Je reprends ici des termes et concepts proposés par Bruno Latour, que j’ai adapté à l’étude de cas qui nous servira de fil conducteur. Nous pouvons poser une question : en fonction des défis qui se posent à nos vies, vers qui tournons-nous afin d’avoir une orientation, établir une vérité (j’évite de dire la vérité) ? La thèse sous-jacente serait qu’il n’y aurait pas une seule vérité. Nous pouvons le comprendre en donnant des exemples, la vérité scientifique, religieuse, politique ou juridique, peuvent-elles être mises sur le même plan ? Dit autrement, peut-on opposer l’une d’entre elles à l’autre ?

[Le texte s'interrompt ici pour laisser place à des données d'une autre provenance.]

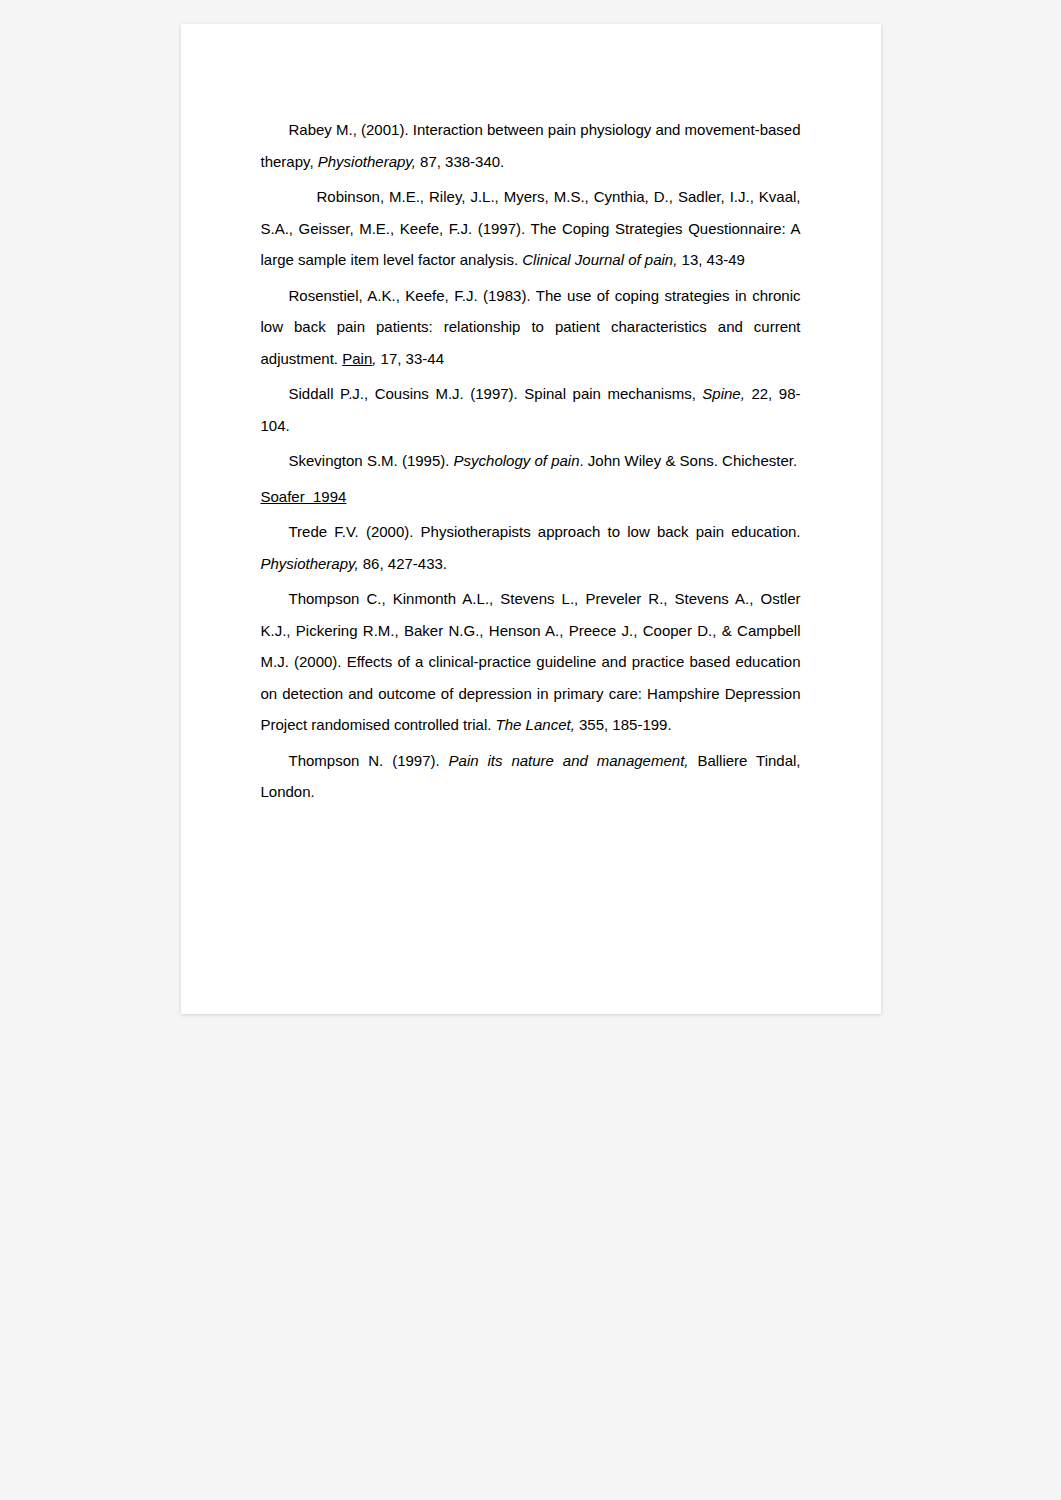Rabey M., (2001). Interaction between pain physiology and movement-based therapy, Physiotherapy, 87, 338-340.
Robinson, M.E., Riley, J.L., Myers, M.S., Cynthia, D., Sadler, I.J., Kvaal, S.A., Geisser, M.E., Keefe, F.J. (1997). The Coping Strategies Questionnaire: A large sample item level factor analysis. Clinical Journal of pain, 13, 43-49
Rosenstiel, A.K., Keefe, F.J. (1983). The use of coping strategies in chronic low back pain patients: relationship to patient characteristics and current adjustment. Pain, 17, 33-44
Siddall P.J., Cousins M.J. (1997). Spinal pain mechanisms, Spine, 22, 98-104.
Skevington S.M. (1995). Psychology of pain. John Wiley & Sons. Chichester.
Soafer 1994
Trede F.V. (2000). Physiotherapists approach to low back pain education. Physiotherapy, 86, 427-433.
Thompson C., Kinmonth A.L., Stevens L., Preveler R., Stevens A., Ostler K.J., Pickering R.M., Baker N.G., Henson A., Preece J., Cooper D., & Campbell M.J. (2000). Effects of a clinical-practice guideline and practice based education on detection and outcome of depression in primary care: Hampshire Depression Project randomised controlled trial. The Lancet, 355, 185-199.
Thompson N. (1997). Pain its nature and management, Balliere Tindal, London.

Afin de comprendre la portée de la question, nous pourrions introduire l’idée de domaine de validité, comme nous le faisons au sein des sciences, ce qui nous conduit à admettre que chacun des régimes de vérité, cités précédemment, a son propre domaine de validité. La question est devenue particulièrement complexe, avec des interfaces qui parfois nient la spécificité de chaque régime. Ainsi, l’expertise scientifique est convoquée au tribunal, comme elle est appelée à conseiller le politique, mais in fine qui tranche ? Ainsi, le verdict juridique repose largement sur l’intime conviction du juge, comme on attendrait du politique d’engager dans sa décision les valeurs qui l’animent, sur lesquelles la Science n’a aucune prise. Peut-on définir scientifiquement la justice ou la liberté ?
Comment mettre un peu de clarté ? Si les régimes et leurs domaines sont distincts, la religion a sa place, différente de celle de la science, les deux ne pouvant en aucun cas se rencontrer ou s’opposer. Seulement, notre expérience de l’actualité au quotidien, nous montre que des oppositions aux conclusions de la science (une contestation) se prononcent au nom de convictions. Il existe donc des zones de frictions, au contact des régimes de vérités, un brouillage des limites respectives, dont il s’agit ici de faire le constat et non la justification.
Enfin, notons que si l’incompréhension ou des erreurs de catégories, comme le dit Latour, peuvent être à l’origine des contestations, le travail aux interfaces n’est pas celui d’une traduction, mais nécessite un vrai travail diplomatique pour la résolution des conflits. Nous sommes très loin d’une sensibilisation et le problème ne peut être posé uniquement en termes de savoirs, que certains détiendraient plus que d’autres, en quête de légitimité.